Prepare to make sacrifices. One of the most counterintuitive parts of an appellate-minded case strategy is this: sometimes you need to make arguments that you know will not succeed at trial in order to set up a future appeal. No one likes to lose, and you do not want to lose credibility with your trial judge by wasting their time, but savvy counsel can frame these arguments appropriately so that they serve their purpose—laying foundation for the next phase of the game—without compromising the integrity of your trial case. Doing so requires clear management of expectations, so that each step of your journey is understood as a part of a larger plan.

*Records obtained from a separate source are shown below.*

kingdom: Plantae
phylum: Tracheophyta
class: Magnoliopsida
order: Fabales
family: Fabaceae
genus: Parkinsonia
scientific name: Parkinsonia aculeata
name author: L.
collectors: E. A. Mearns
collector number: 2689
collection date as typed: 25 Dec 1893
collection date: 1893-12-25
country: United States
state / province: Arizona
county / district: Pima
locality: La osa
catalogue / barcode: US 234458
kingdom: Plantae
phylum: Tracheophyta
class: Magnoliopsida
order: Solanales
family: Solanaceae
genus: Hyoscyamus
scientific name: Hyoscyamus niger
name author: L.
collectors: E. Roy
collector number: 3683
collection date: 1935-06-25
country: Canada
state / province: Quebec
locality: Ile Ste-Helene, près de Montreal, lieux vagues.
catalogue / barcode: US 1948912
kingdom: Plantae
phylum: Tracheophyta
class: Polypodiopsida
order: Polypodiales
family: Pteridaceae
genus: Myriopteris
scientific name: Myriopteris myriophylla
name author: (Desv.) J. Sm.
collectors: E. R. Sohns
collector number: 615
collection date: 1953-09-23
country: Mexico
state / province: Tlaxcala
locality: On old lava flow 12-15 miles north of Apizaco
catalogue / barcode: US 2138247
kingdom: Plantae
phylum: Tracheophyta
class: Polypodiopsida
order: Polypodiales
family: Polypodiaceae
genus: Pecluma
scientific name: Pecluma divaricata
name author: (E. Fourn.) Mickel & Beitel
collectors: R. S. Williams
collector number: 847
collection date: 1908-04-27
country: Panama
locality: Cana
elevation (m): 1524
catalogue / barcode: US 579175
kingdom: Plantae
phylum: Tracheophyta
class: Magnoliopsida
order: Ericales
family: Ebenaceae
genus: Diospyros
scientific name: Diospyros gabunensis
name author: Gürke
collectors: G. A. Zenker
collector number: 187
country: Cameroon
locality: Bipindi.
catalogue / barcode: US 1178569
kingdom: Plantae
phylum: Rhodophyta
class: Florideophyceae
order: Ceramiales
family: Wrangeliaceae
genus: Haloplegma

In the end, not every case will require a robust advance appellate strategy. Some turn on factual issues that just are not suited to resolution on appeal; others revolve around legal standards that are too well settled to attack; others simply may not be worth the investment from a business perspective. But every case can benefit from time and effort spent thinking about the road that may lie ahead and whether appellate practice has a potential role to play. Proactive appellate planning empowers you to go beyond the most direct arguments, cutting new paths to potential victory. It can improve your advocacy before the trial court, as well as positioning you for success on appeal. Whether you see a chance to create an opportunity that the courts have previously denied to other policyholders or need to defend a hard-fought win against a spirited opponent, you don’t want to be the last one to realize that trial isn’t the most likely end of your case.